Eneva Conclui Venda Estratégica de Usina a Carvão no Ceará por R$ 839,2 Milhões
A Eneva anunciou nesta segunda-feira (31) a conclusão de uma importante venda estratégica: a usina termelétrica Pecém II, localizada no Ceará, foi adquirida pela Diamante Geração. O negócio, que havia sido inicialmente divulgado em março, movimentou um valor total de R$ 839,2 milhões em enterprise value.
Com a transação, a Diamante Geração passa a deter 100% das ações da Pecém II, que possui uma capacidade instalada de 365 megawatts (MW). O valor efetivamente pago pela compradora no fechamento da operação foi de R$ 748,4 milhões, com a possibilidade de uma parcela adicional de até R$ 149 milhões, dependendo de condições futuras ligadas a contratos de reserva de capacidade.
Esta venda representa um passo significativo na estratégia da Eneva de otimizar seu portfólio e gerar capital para investir em novas oportunidades, especialmente em um cenário de crescente demanda por energia e transição energética. Conforme informação divulgada pela CNN Brasil, a operação foi anunciada em primeira mão em março.
Diamante Consolida Operações no Complexo do Pecém
A aquisição da Pecém II pela Diamante Geração tem um impacto estratégico importante, pois une sob o mesmo controle as duas usinas termelétricas a carvão do complexo industrial e portuário do Pecém. A Diamante já era proprietária da Pecém I, anteriormente pertencente à EDP, e a integração das duas unidades promete gerar **sinergias operacionais significativas**.
Jorge Nemr, presidente do conselho da Diamante, destacou a complementaridade entre os ativos. “Pecém II é um ativo que tem um valor estratégico particular para a Diamante porque complementa Pecém I. São usinas concebidas de forma integrada, com infraestrutura compartilhada, e a consolidação permite extrair sinergias que não estariam disponíveis da mesma forma para outro operador”, afirmou Nemr.
A expectativa é que essa consolidação resulte em um **aumento da eficiência e competitividade** de todo o complexo, aproveitando estruturas compartilhadas como a esteira de transporte de carvão a partir do porto, originalmente concebida para operar de forma integrada.
Novos Horizontes para a Eneva e Investimentos em Energia
Para a Eneva, a venda da Pecém II se insere em um plano maior de **reciclagem de portfólio e levantamento de capital**. Esses recursos serão fundamentais para financiar um novo ciclo de investimentos, especialmente após a empresa ter sido uma das principais vencedoras em recentes leilões de capacidade de energia.

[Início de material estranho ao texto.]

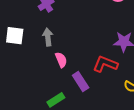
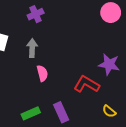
purple rectangle: (81, 81) -> (61, 112), moved

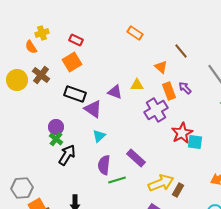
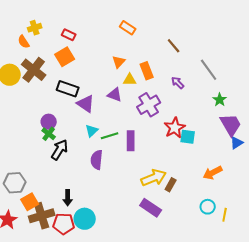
orange triangle: (161, 67) -> (119, 62), moved, turned 32
brown cross: (41, 75) -> (34, 70), size x1.4
orange rectangle: (169, 91) -> (147, 71), moved
purple triangle: (115, 92) -> (115, 95), moved
purple rectangle: (136, 158) -> (131, 141), moved, turned 48
green line: (117, 180) -> (110, 136), moved

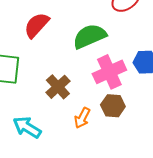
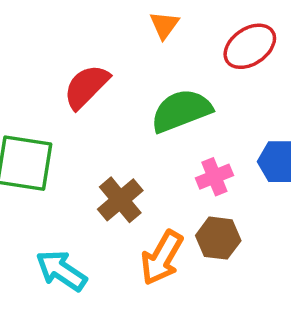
pink cross: (109, 72) -> (214, 177), size x0.6
orange arrow: (82, 118) -> (162, 258), size x1.4

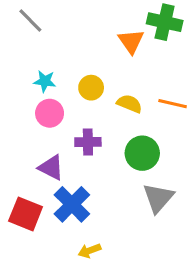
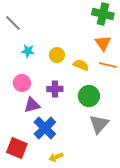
gray line: (30, 21) -> (13, 23), moved
orange triangle: (131, 41) -> (103, 43), moved
pink circle: (50, 113) -> (22, 83), moved
purple triangle: (51, 168) -> (32, 105), turned -42
red square: (26, 214) -> (17, 148), moved

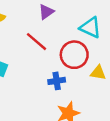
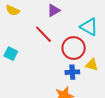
blue cross: (57, 81) -> (72, 72), moved

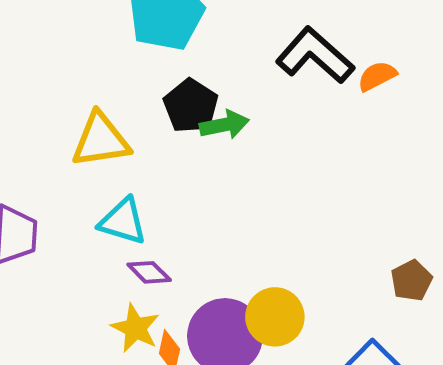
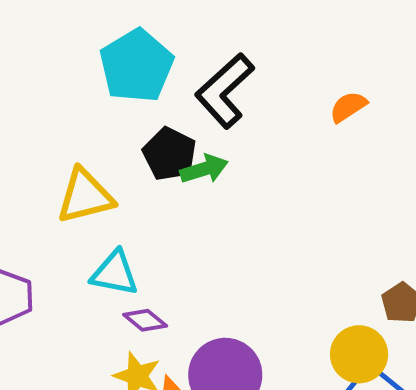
black L-shape: (315, 55) -> (225, 91), moved, turned -78
yellow circle: (275, 317) -> (359, 354), moved

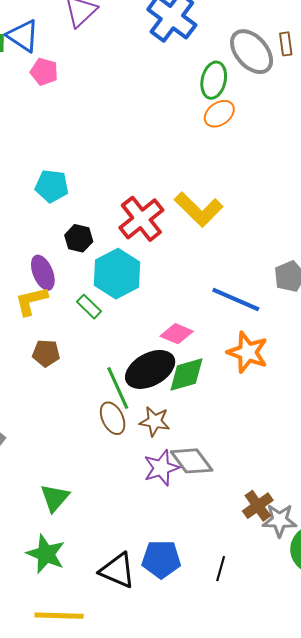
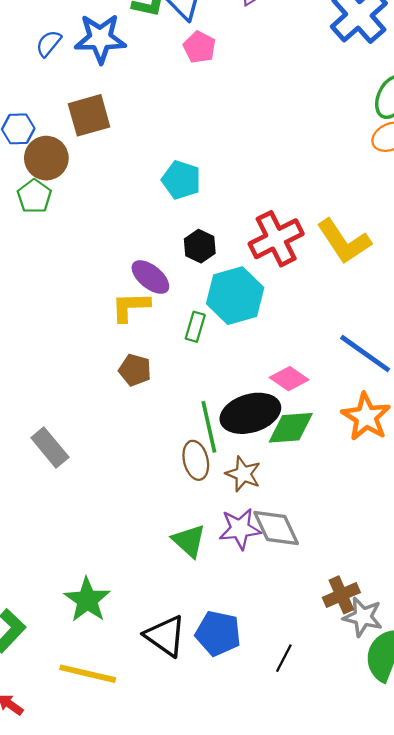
purple ellipse: (43, 273) -> (150, 277), turned -40
green rectangle: (89, 307) -> (195, 327), turned 50
green triangle: (55, 498) -> (189, 541), moved, turned -40

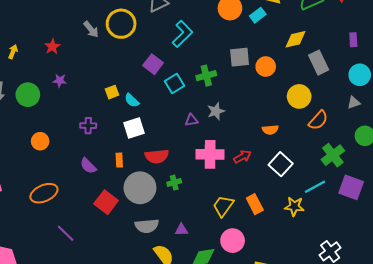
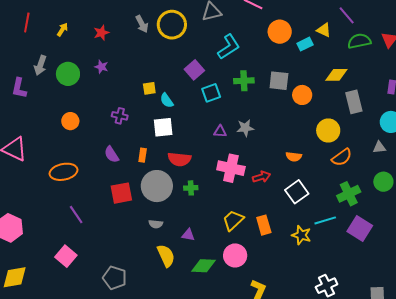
green cross: (206, 76) -> (244, 81), moved
red square: (106, 202) -> (121, 193), turned 30
gray semicircle: (147, 226) -> (156, 224), size x0.6

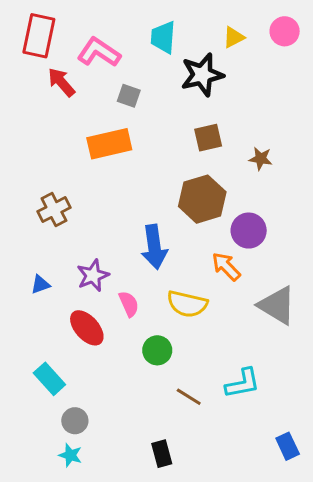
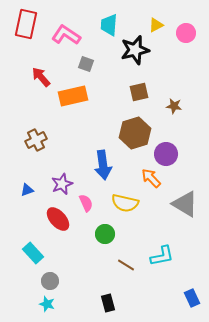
pink circle: (285, 31) -> (186, 33), moved
red arrow: (61, 82) -> (41, 77), moved

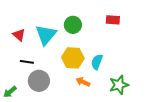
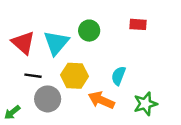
red triangle: (19, 35) -> (23, 43), size x1.5
yellow hexagon: (73, 58) -> (75, 76), moved
orange arrow: (83, 82) -> (101, 100), size x1.5

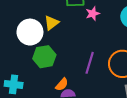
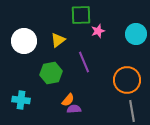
white circle: (30, 32) -> (24, 41), moved
purple line: (90, 63) -> (84, 62), moved, turned -40

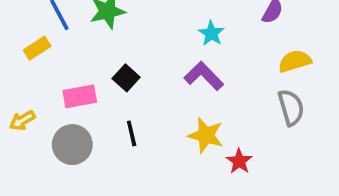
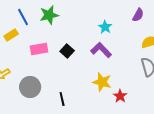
black square: (126, 78) -> (67, 51), moved
pink rectangle: (80, 96) -> (39, 49), moved
black line: (132, 133) -> (62, 99), moved

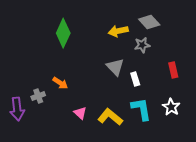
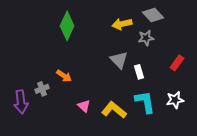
red rectangle: (173, 70) -> (177, 63), turned 49
white star: (171, 107) -> (175, 100), turned 30

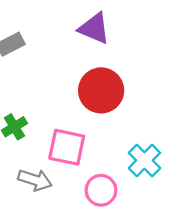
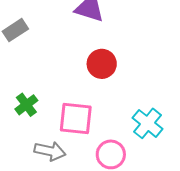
red circle: (101, 90) -> (102, 64), size x0.7

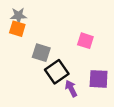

A empresa busca se posicionar cada vez mais em fontes de energia mais limpas e inovadoras. Paralelamente à venda, a Eneva e a Diamante celebraram um termo de cessão que lhes confere o direito de implementar um terminal de importação, armazenamento e regaseificação de gás natural liquefeito (GNL) no complexo do Pecém. Este terminal terá capacidade para escoar até 14 milhões de metros cúbicos de gás por dia, viabilizando o desenvolvimento de um polo energético no Ceará.
Benefícios de Longo Prazo e Contratos de Energia
A Pecém II, agora sob o controle da Diamante, conta com **contratos de venda de energia de longo prazo**, com vigência até 2028. Adicionalmente, a usina garantiu novos contratos no Leilão de Reserva de Capacidade (LRCap) de 2026, com fornecimento previsto para iniciar em 2031 e com duração de dez anos.
Essa garantia de receita futura, combinada com as sinergias operacionais esperadas, torna a aquisição um movimento estratégico para a Diamante Geração, fortalecendo sua posição no mercado de geração de energia no Nordeste brasileiro e consolidando sua atuação no complexo do Pecém.